Still this cannot stop a company from working to minimize costs, so how do you deal with these disruptions? Many will call for more "near sourcing" or ""re-shoring" of procurement. Certainly that seems to have some logic or place in the plan, especially as true landed cost of foreign sourced goods increase to a near median point with domestic sourced goods. But, this cannot be the only answer in our global economy. Further, is simplifying your supply chain really going to address these kinds of issues? What about the next Hurricane Katrina, Andrew or Hugo? Are you going to avoid any transport coming in to the US Gulf and East Coast? Not likely if you located East of the Mississippi.
So what do you do? Sure, supply chain managers need to consider "what if" scenarios, but if for nothing else than to develop points of discussion upon which to collaborate with your Logistics partners. Notice I said partner and not vendor. Your Customs Broker / Freight Forwarder / 3PL needs to be looked upon in a collaborative light and not simply squeezed at every turn to eliminate every last penny of cost from the supply chain. These professionals are happy to be your lifeline in times of trouble and will gladly, in a team atmosphere, formulate "what if" scenarios and contingency plans.
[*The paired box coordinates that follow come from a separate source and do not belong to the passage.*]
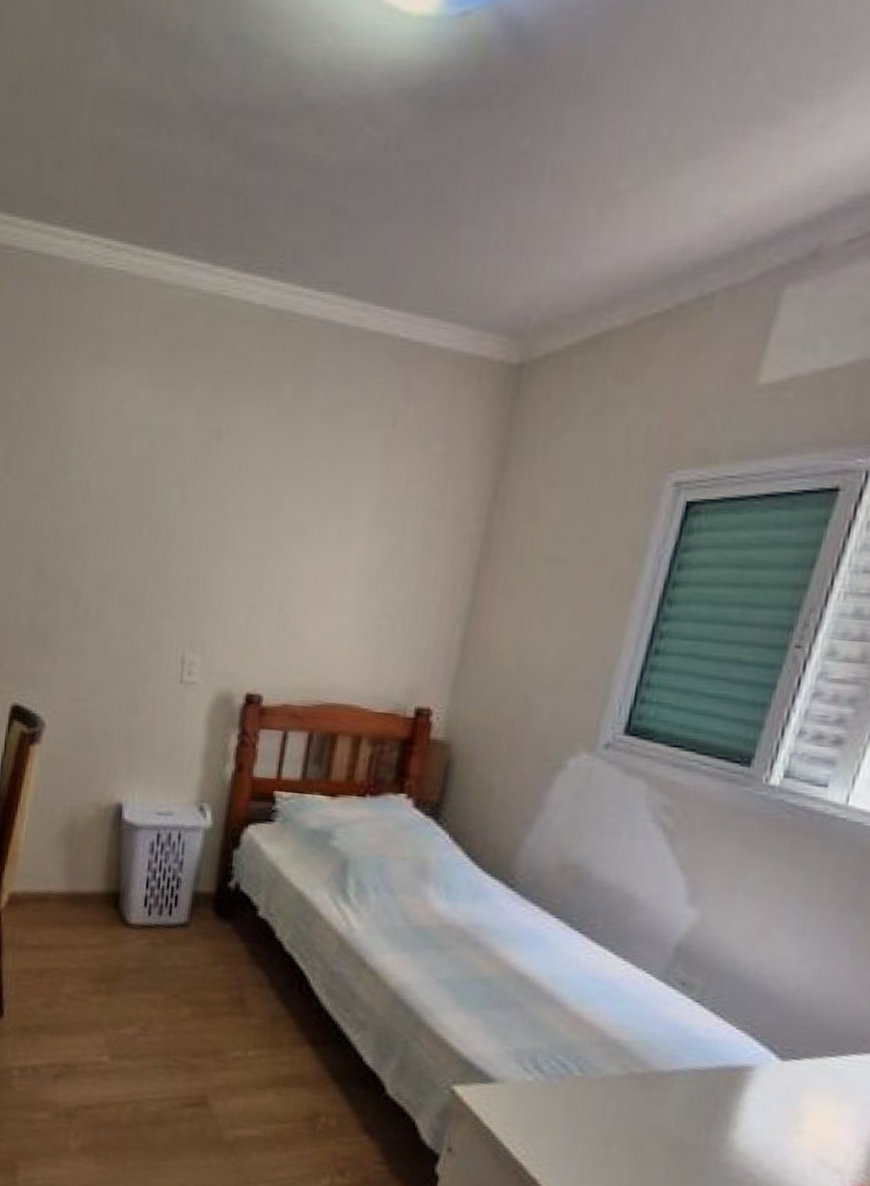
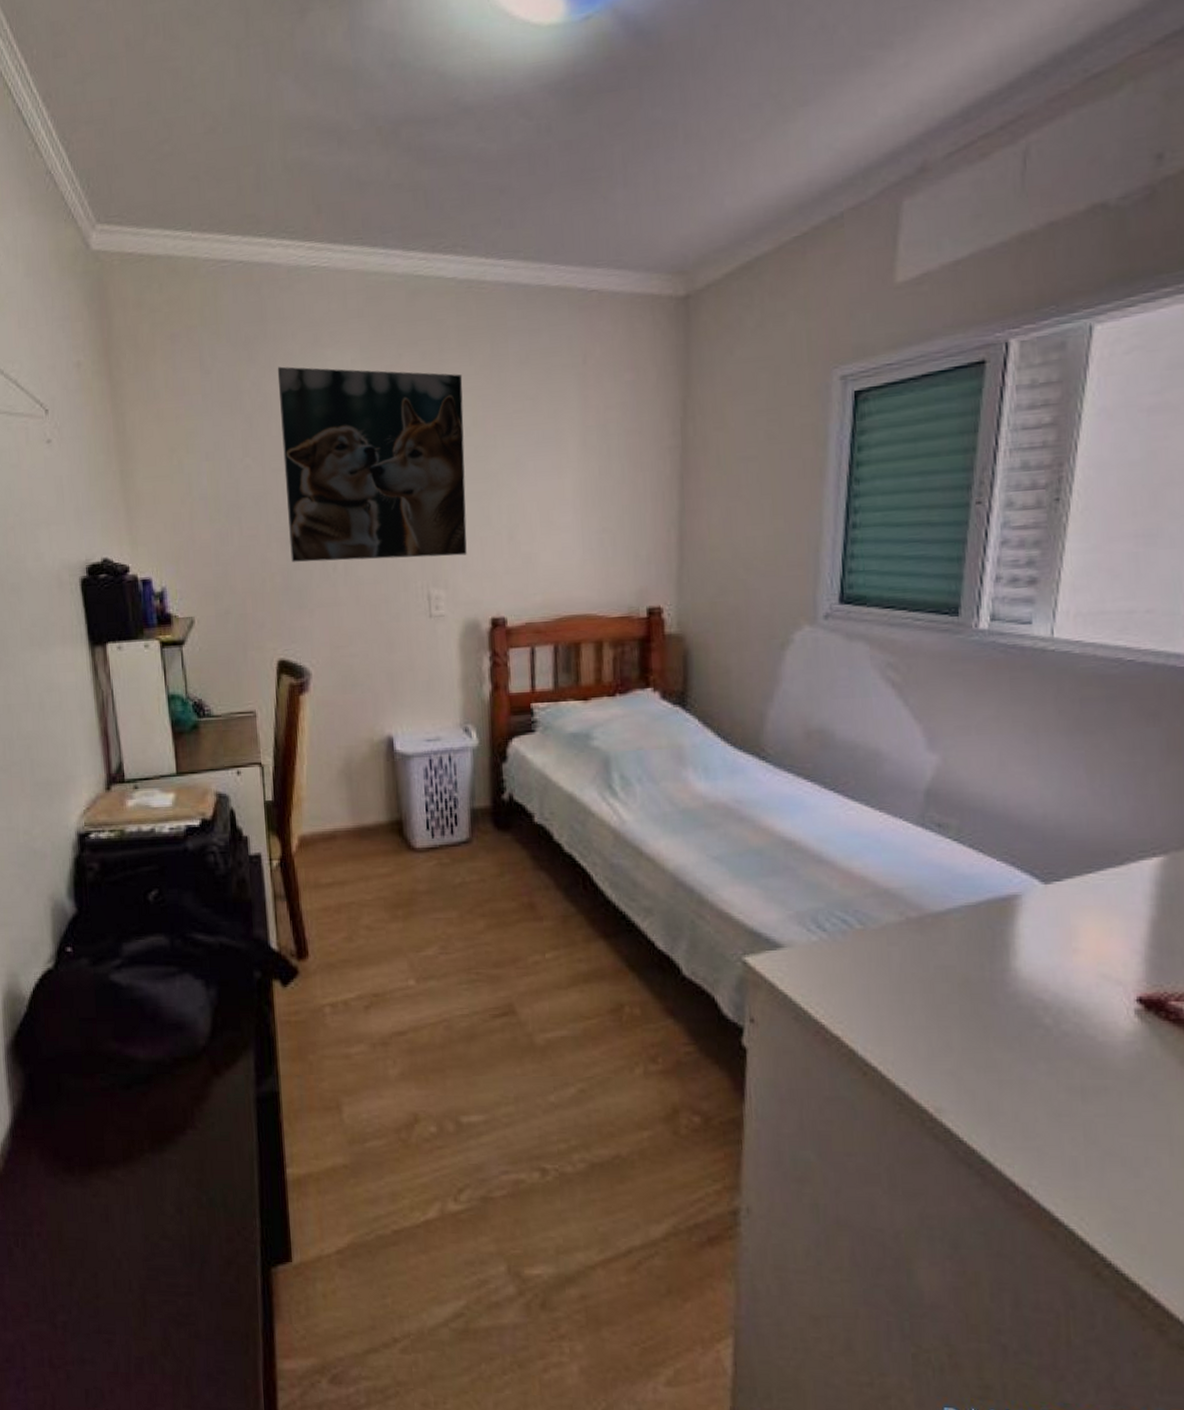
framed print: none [40,379,256,621] -> present [277,366,467,562]

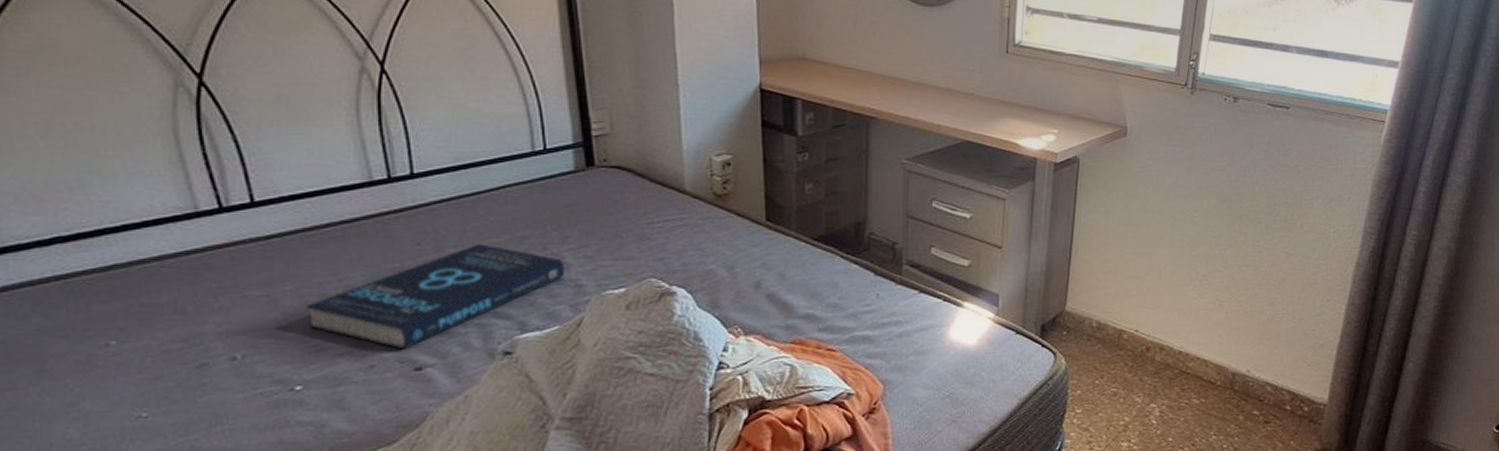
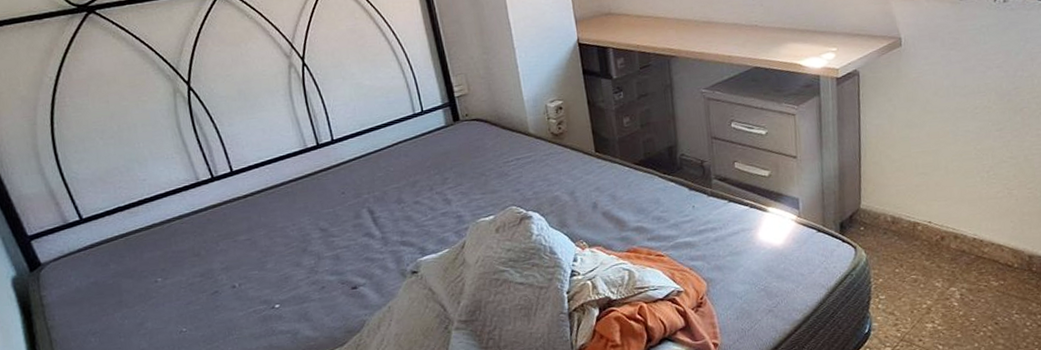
book: present [305,244,566,350] -> none [274,189,448,274]

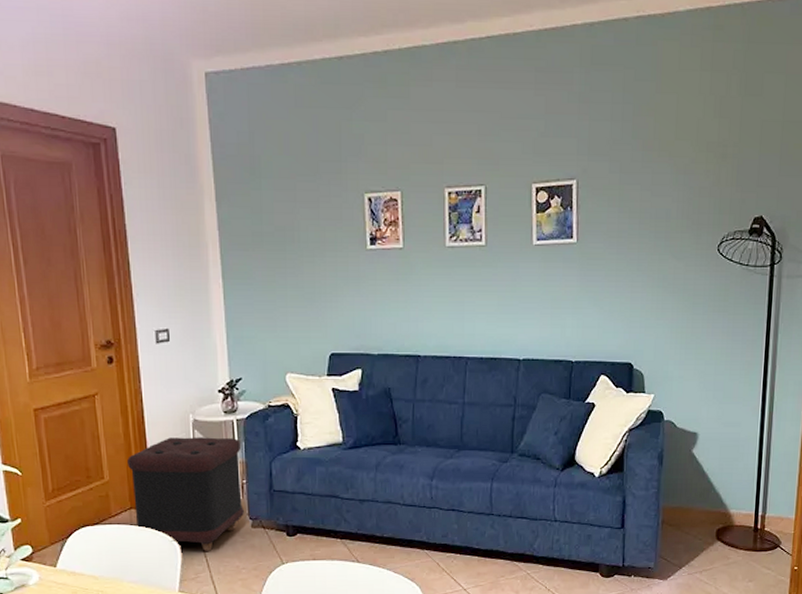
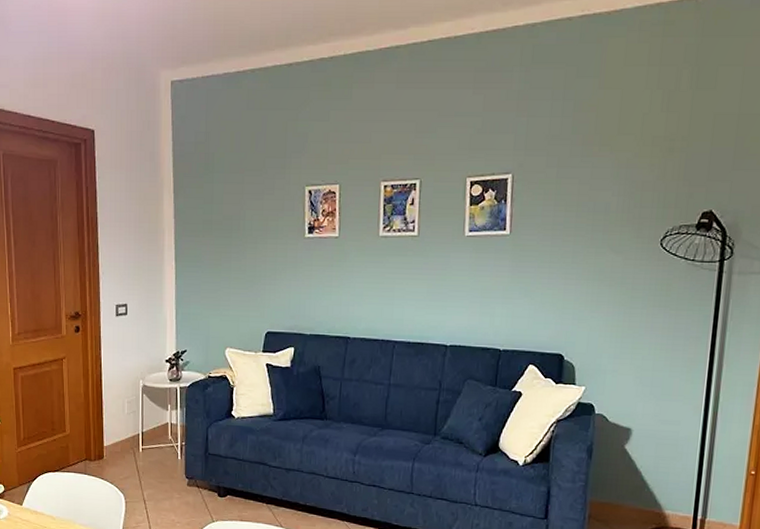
ottoman: present [127,437,244,551] -> none [86,399,183,504]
In the end, it is not so much a question of how complex your Supply Chain is, but rather "how nimble are you and your logistics partners able to be in reacting to disruptions in your supply chain" be it simple, or complex.
Supply Chain, Sourcing & Global Logistics Partners
Originally published November 11, 2011
I have been following the developments in the Western Digital Thailand saga quite closely over the last few weeks. The fact that the single source for supply of hard drives for Western Digital will have wide ranging cascading effects on prices. Analysts at Gartner are logically predicting higher prices due to this reduction in supply and this will cause wide ranging issues in prices to consumers and/or profits to manufacturers.
So again, as a company puts together their global supply chain, should they single source such valuable components in the hope of reducing supply chain complexity? Or should they instead have redundant supply choices and instead choose a logistics partner nimble and strong enough to help them in negating issues stemming from moving goods along multiple paths along the supply chain?
As a long time Freight Forwarder and Licensed US Customs Broker I may be a little biased in saying I believe manufacturers need to go with redundancy of supply and rely on their logistics supplier(s) to minimize issues arising from any additional complexity. Nonetheless, I will also say that so often the "Mega Forwarders" with all the resources to service such complexity in moving goods along the supply chain, are also inadequate in providing the nimble service needed to address fast moving disruptions in the supply chain. In the end, this is likely the reason we continuously see the emergence of mid-tier logistics companies better able to invest in state of the art information technology and more efficient responses to change, as well as why we see some of the less forward looking Mega Forwarders falling on hard times in reaction to these same changes. So manufacturers, chose a couple of strong technology and service based global logistics partners and truly partner with them to help you in navigating the inherent issues encountered in managing more complex supply chains.